Komisi VI DPR RI meminta menteri-menteri tidak membuat bingung rakyat akibat perbedaan pendapat. Ini menyusul isu kenaikan harga mi instan hingga tiga kali lipat buntut kesulitan pasokan gandum dunia. Tampak suasana pabrik mie instan
Red: Hiru Muhammad

REPUBLIKA.CO.ID, JAKARTA--Komisi VI DPR RI meminta menteri-menteri tidak membuat bingung rakyat akibat perbedaan pendapat. Ini menyusul isu kenaikan harga mi instan hingga tiga kali lipat buntut kesulitan pasokan gandum dunia.

Baca Juga


“Ketidaksinkronan data dan kajian yang dilakukan antar kementerian atau lembaga pemerintah berpotensi menimbulkan keresahan publik,” kata Anggota Komisi VI DPR, Andre Rosiade, Kamis (11/8/2022).

Seperti diketahui, Menteri Pertanian Syahrul Yasin Limpo mewanti-wanti ancaman kenaikan harga mi instan hingga tiga lipat akibat efek domino perang Rusia-Ukraina yang memicu keterbatasan pasokan dan lonjakan harga gandum di dunia.

Pernyataan Mentan dibantah oleh Menteri Perdagangan Zulkifli Hasan yang menyebut sudah ada tren penurunan harga gandum sebagai bahan baku mi instan. Andre mengkritisi perbedaan pendapat kedua menteri Presiden Joko Widodo (Jokowi) tersebut.“Jangan sampai pernyataan menteri yang satu berbantahan dengan menteri yang lain. Jangan buat bingung dan panik masyarakat,” ucapnya.

Andre mengingatkan menteri-menteri untuk memperbaiki koordinasi. Perbedaan pendapat para menteri dinilai menimbulkan kesan tidak ada rapat kabinet atau rapat koordinasi Pemerintah untuk membahas isu-isu strategis.

“Kita minta menteri-menteri di bawah Pak Jokowi punya koordinasi yang berjalan baik. Sehingga suara yang keluar dari Pemerintah itu satu,” tutur Andre.

“Kalau begini kan membingungkan rakyat. Yang satu bilang akan naik tiga kali, satu bilang enggak. Akhirnya kan ini menimbulkan kegaduhan kalau harga mi instan naik tiga kali lipat,” lanjut Legislator dari Dapil Sumatera Barat I itu.

Andre mengingatkan, persoalan gandum merupakan masalah strategis karena menyangkut perdagangan global. Bahkan Presiden Jokowi turun langsung melakukan diplomasi ke Ukraina dan Rusia yang merupakan negara-negara distributor gandum.  “Ini sudah berulang kali lho sering beda suara. Ini perlu jadi perhatian presiden untuk memastikan bagaimana menteri-menterinya punya koordinasi yang baik satu sama lain,” tegas Andre.
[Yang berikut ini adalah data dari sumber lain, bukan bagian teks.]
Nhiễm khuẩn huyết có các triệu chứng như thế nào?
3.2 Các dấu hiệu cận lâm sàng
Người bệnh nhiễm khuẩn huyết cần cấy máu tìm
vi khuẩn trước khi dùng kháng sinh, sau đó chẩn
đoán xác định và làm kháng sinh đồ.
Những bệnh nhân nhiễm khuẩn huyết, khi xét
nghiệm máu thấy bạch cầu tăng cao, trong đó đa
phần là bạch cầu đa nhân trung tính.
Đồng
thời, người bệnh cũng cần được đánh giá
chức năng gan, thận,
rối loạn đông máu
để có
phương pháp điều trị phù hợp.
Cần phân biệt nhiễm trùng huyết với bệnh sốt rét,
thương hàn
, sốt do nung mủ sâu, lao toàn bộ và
Komisi VI DPR RI yang membidangi urusan perdagangan pun mendesak Pemerintah untuk segera memperbaiki basis data pangan. Dengan begitu, kata Andre, kebijakan yang dihasilkan tepat dan bermanfaat untuk rakyat. 

“Pemerintah harus segera melakukan evaluasi dan koordinasi terkait data pangan. Selain itu, transparansi publik harus dilakukan agar rakyat tahu persis risiko yang dihadapi di tengah ancaman krisis pangan dunia,” sebutnya.

Lebih lanjut, Andre mendorong Pemerintah untuk membuka jalur kerjasama dengan berbagai negara produsen gandum lainnya. Hal ini guna mengantisipasi kelangkaan manakala terjadi dinamika politik dunia.

“Harapannya ketersediaan bahan pangan untuk rakyat tetap aman apabila terjadi gagal panen, bencana alam, perubahan iklim, maupun faktor geopolitik seperti yang terjadi dengan Ukraina dan Rusia. Jadi betul-betul harus diantisipasi dalam meminimalisir terganggunya pasokan bahan pangan,” papar Andre.

Di samping itu, DPR mengingatkan agar pengawasan terhadap tata kelola distribusi bahan pokok dapat terus diperbaiki dengan memanfaatkan teknologi informasi. Andre juga menambahkan, rantai distribusi pangan yang panjang dan rumit harus bisa dipangkas untuk menjamin keterjangkauan harga bahan pangan. 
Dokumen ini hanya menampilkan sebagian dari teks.